Sleep eluded Jenna for the rest of the night, but she was happy to avoid it. In the Greylands, the Bonewalker would find her. Holly had no such fears and lay snoring on the couch. Hard not to envy her that. She could afford to sleep. Jenna couldn’t.
She made coffee, laced it with sugar and gulped it to stay awake, then began pacing up and down the caravan, stopping only to drink from the mug or put the kettle on again. She mustn’t sit or lie down or even close her eyes.

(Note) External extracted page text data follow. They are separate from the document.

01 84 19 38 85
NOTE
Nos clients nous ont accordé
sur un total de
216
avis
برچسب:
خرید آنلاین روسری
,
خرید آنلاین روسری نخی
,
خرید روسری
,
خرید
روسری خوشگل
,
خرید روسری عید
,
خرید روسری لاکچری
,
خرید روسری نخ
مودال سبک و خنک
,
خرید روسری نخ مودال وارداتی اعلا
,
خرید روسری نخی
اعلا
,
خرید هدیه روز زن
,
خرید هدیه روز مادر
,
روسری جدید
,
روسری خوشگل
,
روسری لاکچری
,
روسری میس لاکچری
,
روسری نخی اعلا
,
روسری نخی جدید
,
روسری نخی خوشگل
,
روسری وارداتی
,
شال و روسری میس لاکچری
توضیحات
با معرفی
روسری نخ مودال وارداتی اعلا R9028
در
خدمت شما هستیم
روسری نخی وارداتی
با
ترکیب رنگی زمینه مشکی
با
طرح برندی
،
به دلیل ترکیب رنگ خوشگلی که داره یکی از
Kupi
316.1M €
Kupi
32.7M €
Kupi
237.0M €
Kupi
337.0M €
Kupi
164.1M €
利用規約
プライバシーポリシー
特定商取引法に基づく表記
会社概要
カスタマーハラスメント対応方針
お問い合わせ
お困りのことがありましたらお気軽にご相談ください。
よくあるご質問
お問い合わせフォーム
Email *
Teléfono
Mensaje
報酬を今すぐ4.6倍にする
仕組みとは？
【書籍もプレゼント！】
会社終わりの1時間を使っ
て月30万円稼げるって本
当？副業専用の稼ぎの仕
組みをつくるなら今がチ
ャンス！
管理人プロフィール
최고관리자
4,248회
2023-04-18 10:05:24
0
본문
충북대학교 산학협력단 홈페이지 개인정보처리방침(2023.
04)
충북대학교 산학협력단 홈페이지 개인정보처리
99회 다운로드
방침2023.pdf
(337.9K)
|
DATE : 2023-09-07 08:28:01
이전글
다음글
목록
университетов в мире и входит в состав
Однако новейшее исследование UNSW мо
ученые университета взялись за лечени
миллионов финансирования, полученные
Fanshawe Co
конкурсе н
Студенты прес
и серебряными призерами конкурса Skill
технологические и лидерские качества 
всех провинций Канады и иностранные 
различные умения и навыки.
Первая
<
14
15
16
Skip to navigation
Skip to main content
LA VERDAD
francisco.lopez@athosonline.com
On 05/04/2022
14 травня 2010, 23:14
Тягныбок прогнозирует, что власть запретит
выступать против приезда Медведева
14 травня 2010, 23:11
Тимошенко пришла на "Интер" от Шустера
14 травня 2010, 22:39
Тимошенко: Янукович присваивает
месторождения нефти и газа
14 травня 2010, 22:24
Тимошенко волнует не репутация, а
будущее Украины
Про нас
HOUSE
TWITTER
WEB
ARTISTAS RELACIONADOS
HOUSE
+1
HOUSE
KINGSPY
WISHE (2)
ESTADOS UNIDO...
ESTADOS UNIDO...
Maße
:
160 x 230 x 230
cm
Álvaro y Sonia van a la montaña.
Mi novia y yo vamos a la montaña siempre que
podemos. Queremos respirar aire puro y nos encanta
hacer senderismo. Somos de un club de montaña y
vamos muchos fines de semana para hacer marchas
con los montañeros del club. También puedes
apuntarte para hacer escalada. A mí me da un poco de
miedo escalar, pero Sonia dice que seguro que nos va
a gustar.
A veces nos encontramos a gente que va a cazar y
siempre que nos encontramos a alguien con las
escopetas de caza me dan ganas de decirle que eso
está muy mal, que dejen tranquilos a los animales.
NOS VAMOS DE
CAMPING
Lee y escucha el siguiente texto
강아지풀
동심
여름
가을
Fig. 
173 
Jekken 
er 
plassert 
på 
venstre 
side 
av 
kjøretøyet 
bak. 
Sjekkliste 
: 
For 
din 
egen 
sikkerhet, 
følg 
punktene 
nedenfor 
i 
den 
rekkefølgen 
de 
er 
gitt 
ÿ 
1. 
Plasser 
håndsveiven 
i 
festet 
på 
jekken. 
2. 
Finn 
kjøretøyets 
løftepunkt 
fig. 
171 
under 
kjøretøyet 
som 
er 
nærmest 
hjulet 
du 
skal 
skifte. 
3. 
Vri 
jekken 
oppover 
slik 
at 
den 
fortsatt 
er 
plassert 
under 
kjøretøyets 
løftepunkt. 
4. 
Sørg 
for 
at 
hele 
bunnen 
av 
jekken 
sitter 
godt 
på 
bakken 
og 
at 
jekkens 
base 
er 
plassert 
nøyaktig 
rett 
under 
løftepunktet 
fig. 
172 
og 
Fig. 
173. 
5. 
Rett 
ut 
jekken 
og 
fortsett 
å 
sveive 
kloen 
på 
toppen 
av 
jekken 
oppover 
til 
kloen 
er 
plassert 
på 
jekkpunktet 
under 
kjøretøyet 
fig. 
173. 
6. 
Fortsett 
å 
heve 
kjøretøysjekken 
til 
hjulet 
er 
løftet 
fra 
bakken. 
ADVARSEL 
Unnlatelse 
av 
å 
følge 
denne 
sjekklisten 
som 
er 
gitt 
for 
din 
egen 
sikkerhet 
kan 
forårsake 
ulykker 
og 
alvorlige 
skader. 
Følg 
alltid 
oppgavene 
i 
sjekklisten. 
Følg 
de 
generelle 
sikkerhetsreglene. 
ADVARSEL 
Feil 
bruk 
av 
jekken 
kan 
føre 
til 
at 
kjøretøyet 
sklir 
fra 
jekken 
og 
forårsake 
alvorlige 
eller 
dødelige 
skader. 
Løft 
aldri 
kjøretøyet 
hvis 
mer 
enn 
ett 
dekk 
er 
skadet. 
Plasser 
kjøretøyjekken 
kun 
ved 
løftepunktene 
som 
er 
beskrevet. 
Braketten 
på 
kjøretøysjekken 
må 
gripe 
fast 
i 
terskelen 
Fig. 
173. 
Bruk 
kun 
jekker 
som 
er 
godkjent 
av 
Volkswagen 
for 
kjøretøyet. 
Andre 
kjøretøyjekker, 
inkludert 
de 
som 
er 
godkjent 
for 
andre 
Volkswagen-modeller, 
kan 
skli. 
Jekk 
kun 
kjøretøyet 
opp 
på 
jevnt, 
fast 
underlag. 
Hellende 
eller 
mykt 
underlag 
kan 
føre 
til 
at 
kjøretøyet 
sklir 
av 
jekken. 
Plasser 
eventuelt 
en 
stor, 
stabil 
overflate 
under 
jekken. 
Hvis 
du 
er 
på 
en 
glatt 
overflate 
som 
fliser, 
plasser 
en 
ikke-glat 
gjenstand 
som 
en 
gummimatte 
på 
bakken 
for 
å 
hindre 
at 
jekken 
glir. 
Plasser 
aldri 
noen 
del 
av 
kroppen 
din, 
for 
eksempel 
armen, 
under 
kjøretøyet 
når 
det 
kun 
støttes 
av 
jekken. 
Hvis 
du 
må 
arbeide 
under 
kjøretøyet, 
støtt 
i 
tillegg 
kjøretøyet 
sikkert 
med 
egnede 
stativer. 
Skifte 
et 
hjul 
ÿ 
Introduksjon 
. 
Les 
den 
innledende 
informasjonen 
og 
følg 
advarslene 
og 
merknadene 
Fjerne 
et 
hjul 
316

But the constant pacing was tiring her, and the coffee would only keep her going so long. She should ask Holly if she had any speed. Although Holly probably wouldn’t give her any, even if she had, as Jenna was still “recovering” from “all she’d been through”.
Jenna hated that sort of phrasing. It made her sound like a victim, which she refused to be. Had always refused. Had always fought. Would barely have survived losing Mum, never mind everything that had followed, otherwise. Mum, Nan, their home, Dad. Fuck you all for abandoning me.
She shook her head. A silly thought. Childish. Another sign of fatigue: increased irritability, sluggish thinking.
Fuck.
She had to stay awake and find answers: had to know what to tell Holly, for a start. No, not what to tell her: how. She had, somehow to not only tell Holly about the Bonewalker and the Greylands, but convince her they were real.
Yeah, good luck with that.
Whitecliffe believed, and James had, but that wouldn’t help; Holly just thought the pair of them were insane, and if Jenna tried to convince her of the truth, she’d most likely conclude Jenna had been so damaged by all she’d been subjected to that she’d come to share their lunacy.
And who could blame her? Jenna would have thought the same, if their roles had been reversed. It had taken Tallstone Hill, the visitation in the cellar at Cutty Wren Lodge and the overheard conversation between the Bonewalker and James – not to mention the spectacle of the creature itself tearing Rose in two before her very eyes – to convince her. After that, it hadn’t been hard to believe in the Greylands.